Task brief -> Don't include any picture when you restate the data word for word.

(Collected data)
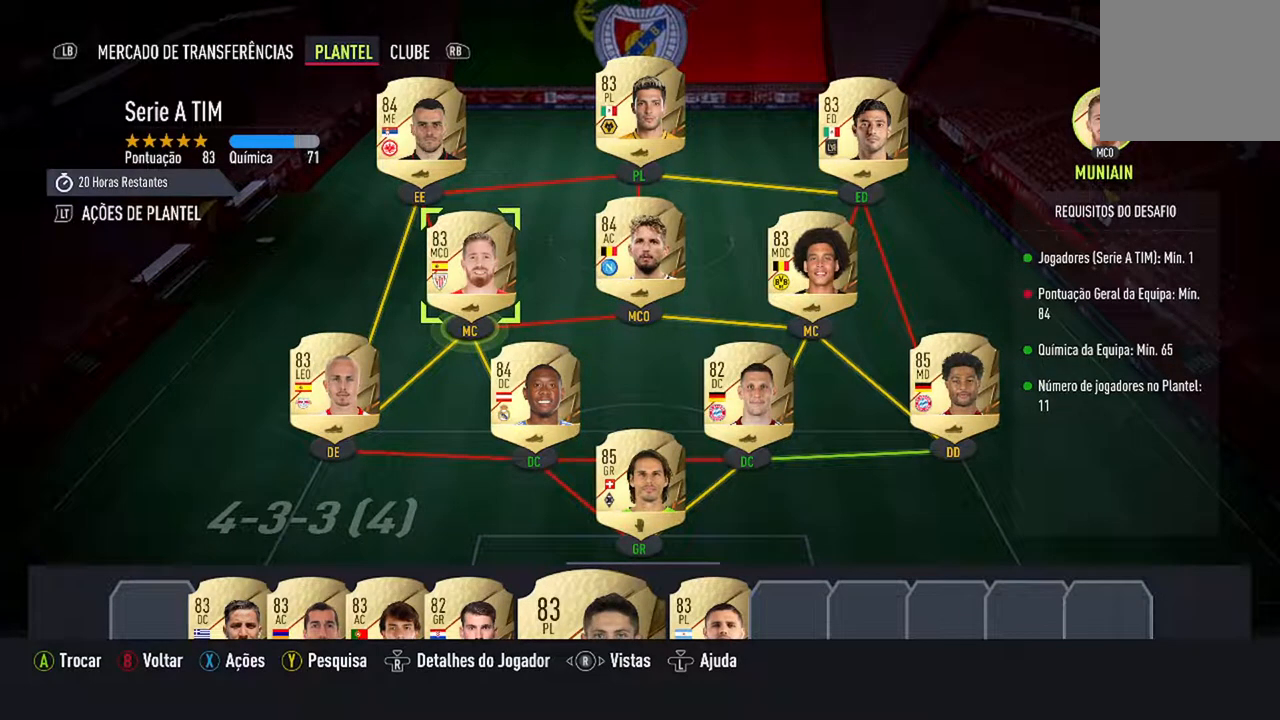
{"buttons": [], "left_stick": "center", "right_stick": "center", "events": [[267, "DPAD_UP", "down"], [433, "DPAD_UP", "up"]]}
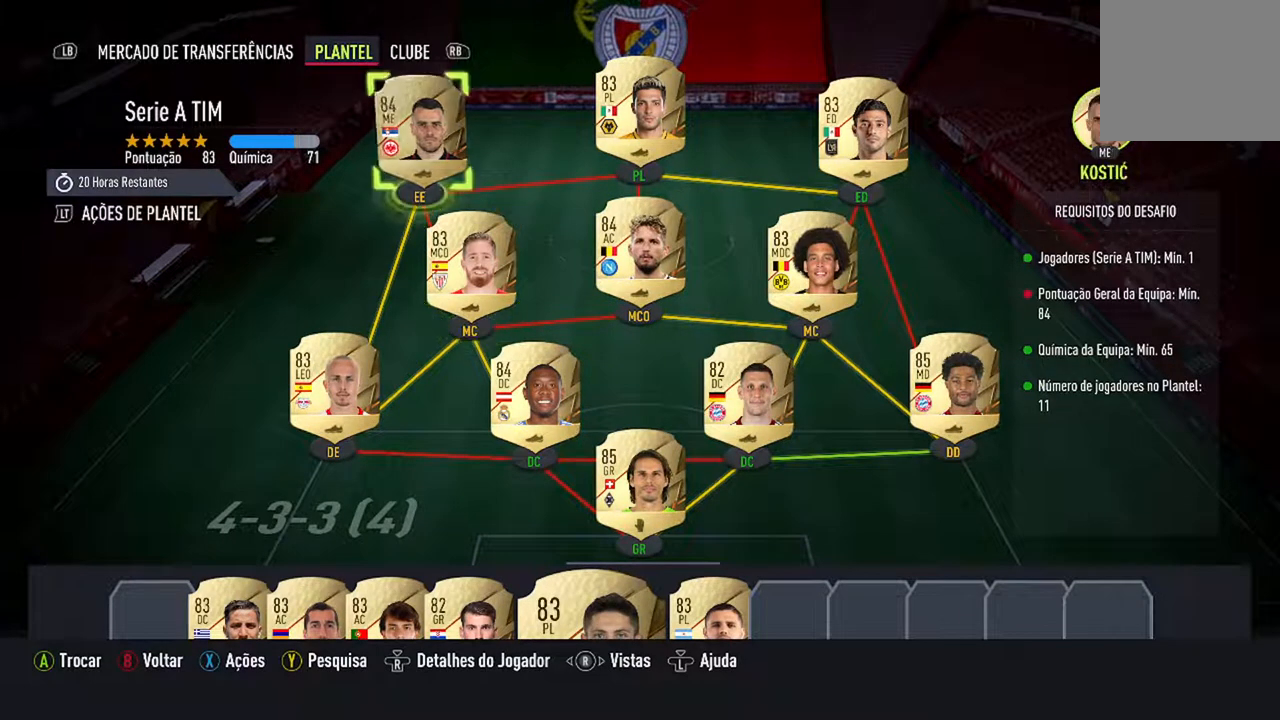
{"buttons": ["DPAD_RIGHT"], "left_stick": "center", "right_stick": "center", "events": [[467, "DPAD_RIGHT", "down"]]}
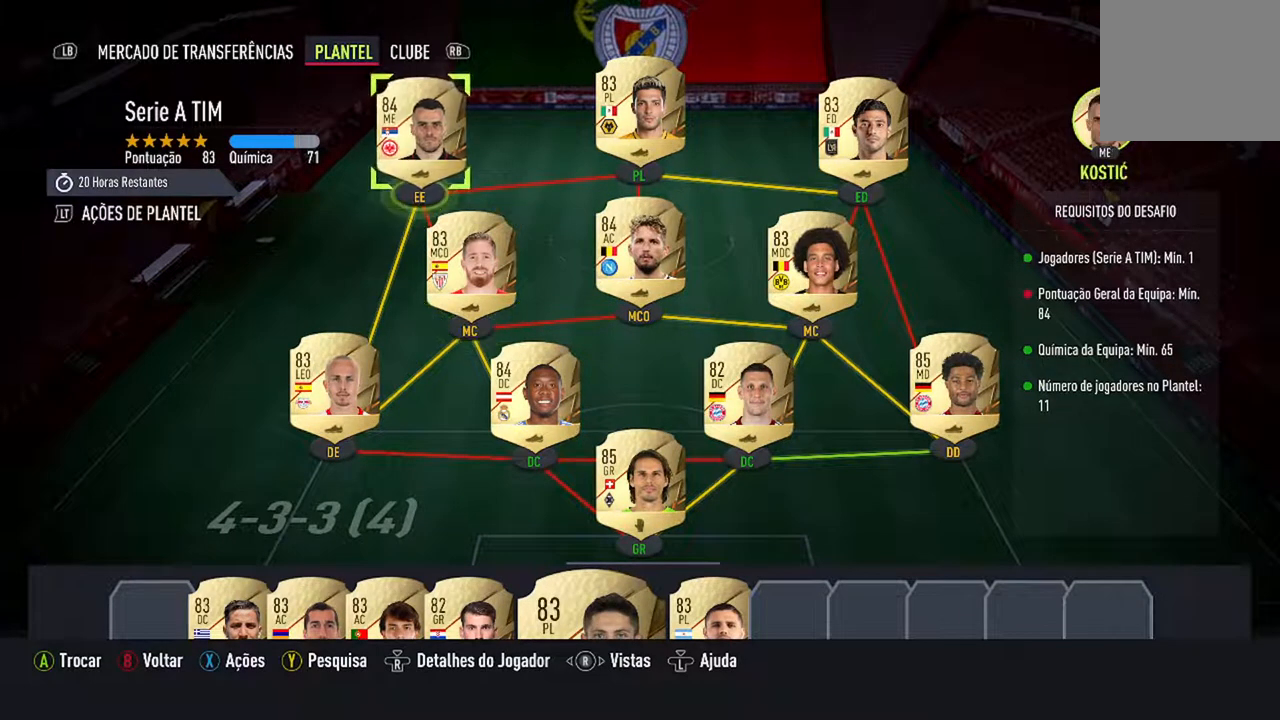
{"buttons": [], "left_stick": "center", "right_stick": "center", "events": [[100, "DPAD_RIGHT", "up"]]}
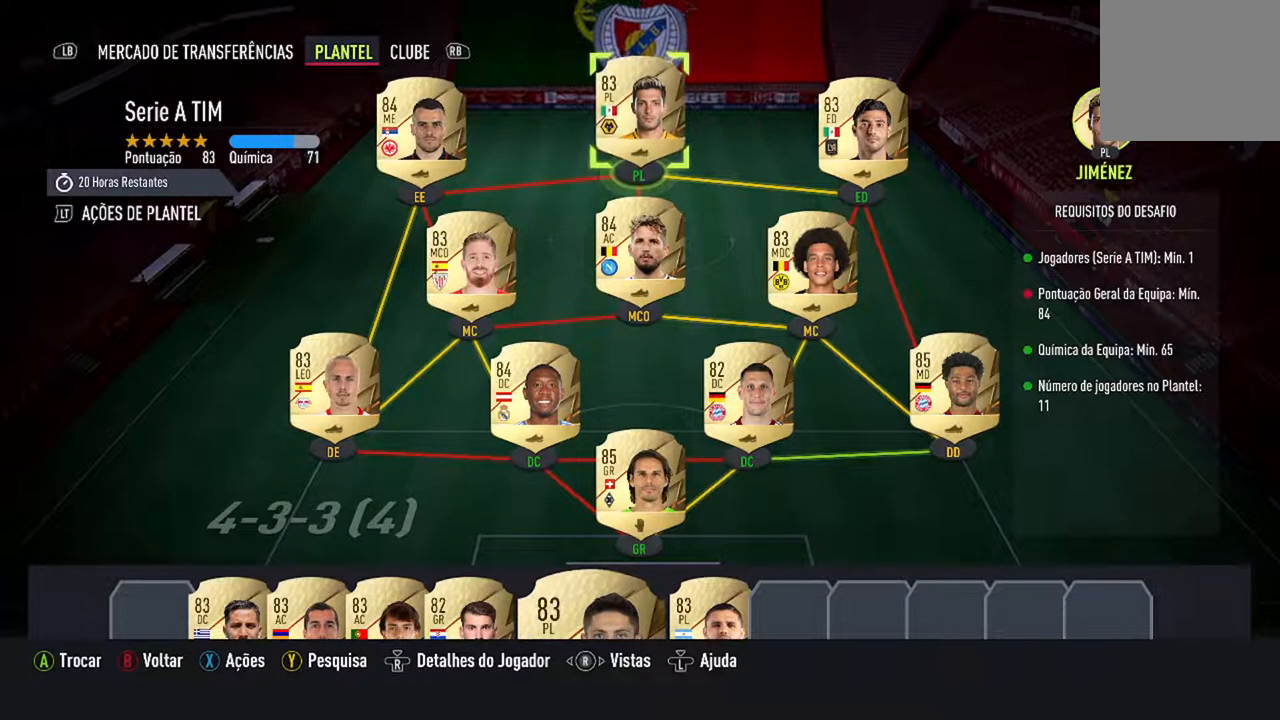
{"buttons": ["DPAD_DOWN"], "left_stick": "center", "right_stick": "center", "events": [[100, "DPAD_LEFT", "down"], [233, "DPAD_LEFT", "up"], [500, "DPAD_DOWN", "down"]]}
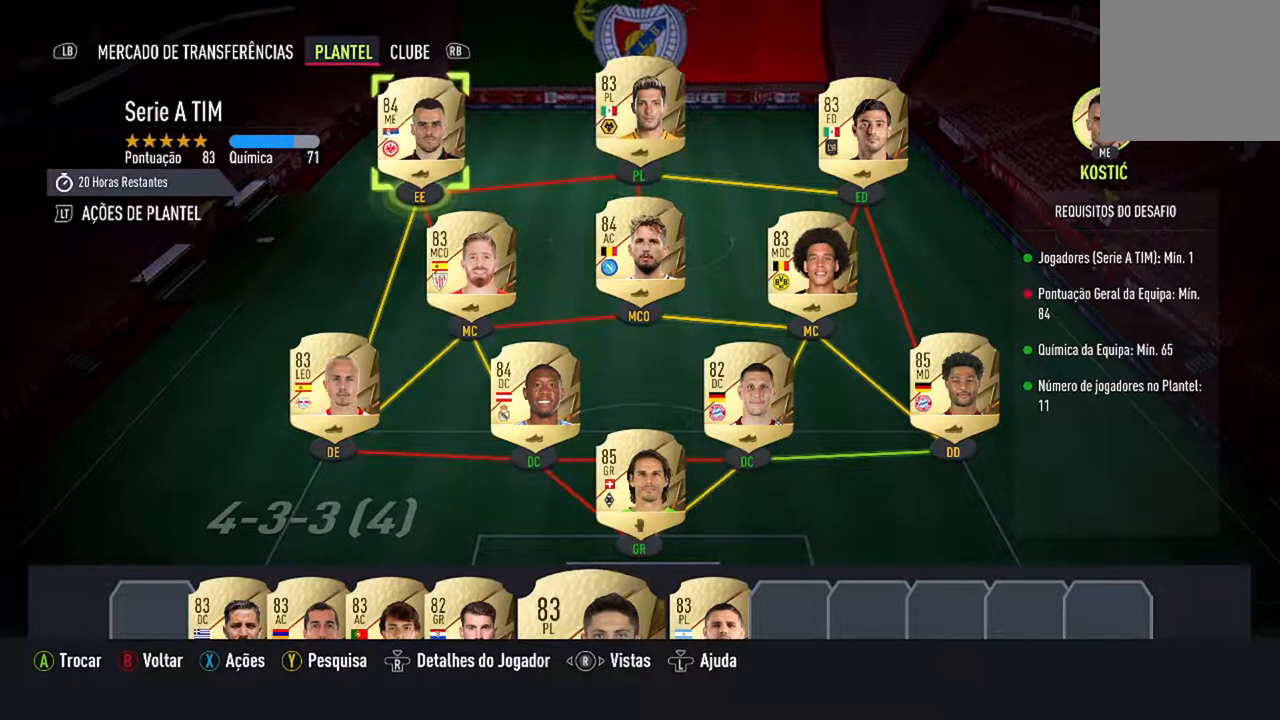
{"buttons": ["DPAD_DOWN"], "left_stick": "center", "right_stick": "center", "events": []}
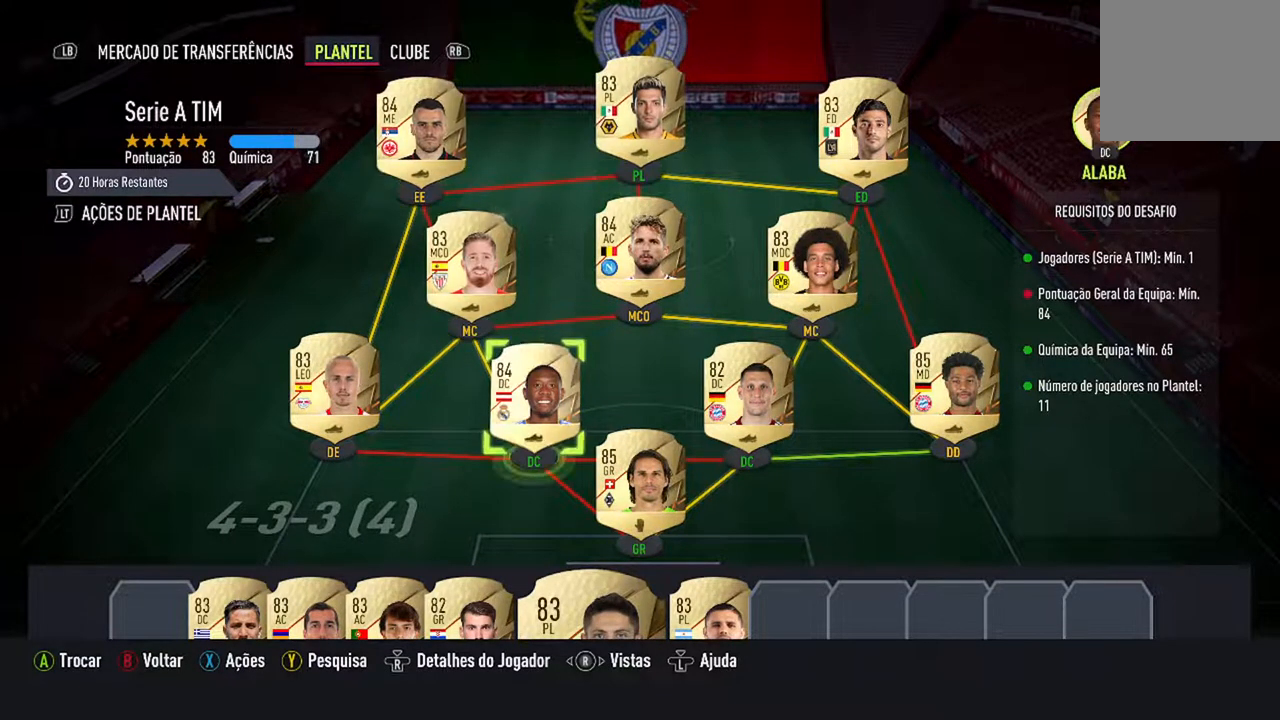
{"buttons": [], "left_stick": "center", "right_stick": "center", "events": [[267, "DPAD_DOWN", "up"]]}
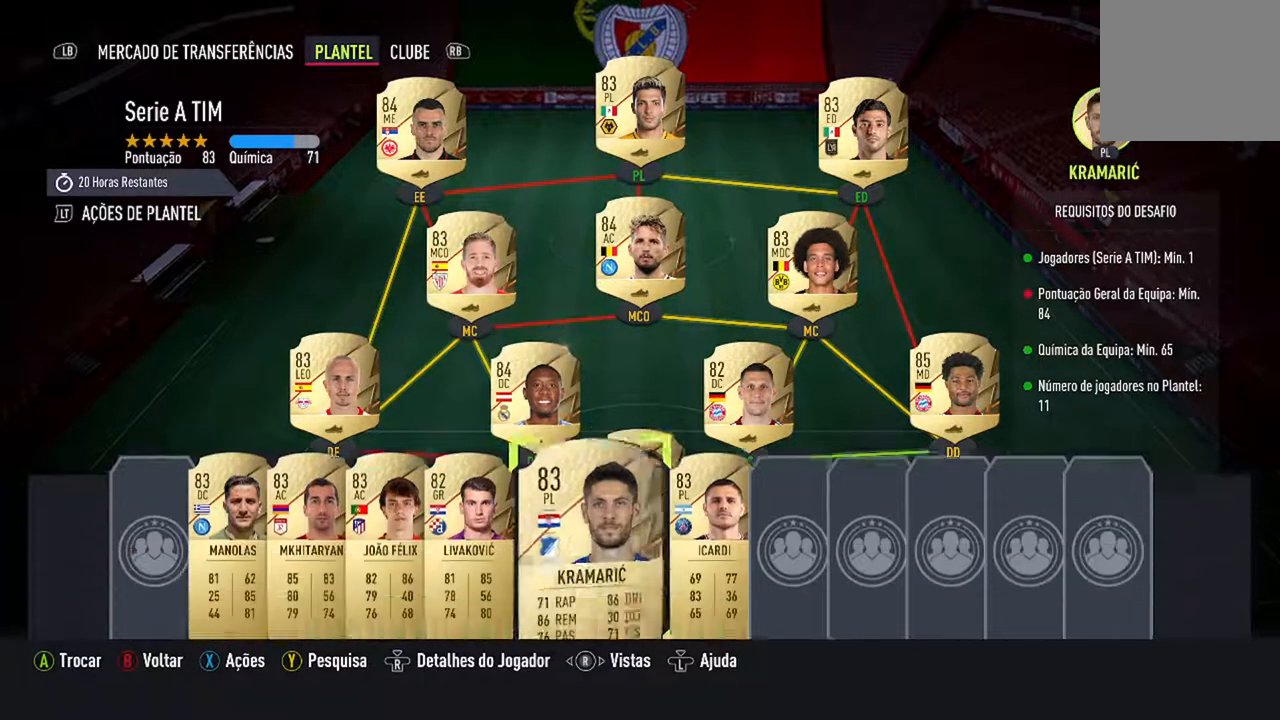
{"buttons": [], "left_stick": "center", "right_stick": "center", "events": []}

Written answer ->
{"buttons": [], "left_stick": "center", "right_stick": "center", "events": [[267, "DPAD_UP", "down"], [433, "DPAD_UP", "up"]]}
{"buttons": ["DPAD_RIGHT"], "left_stick": "center", "right_stick": "center", "events": [[467, "DPAD_RIGHT", "down"]]}
{"buttons": [], "left_stick": "center", "right_stick": "center", "events": [[100, "DPAD_RIGHT", "up"]]}
{"buttons": ["DPAD_DOWN"], "left_stick": "center", "right_stick": "center", "events": [[100, "DPAD_LEFT", "down"], [233, "DPAD_LEFT", "up"], [500, "DPAD_DOWN", "down"]]}
{"buttons": ["DPAD_DOWN"], "left_stick": "center", "right_stick": "center", "events": []}
{"buttons": [], "left_stick": "center", "right_stick": "center", "events": [[267, "DPAD_DOWN", "up"]]}
{"buttons": [], "left_stick": "center", "right_stick": "center", "events": []}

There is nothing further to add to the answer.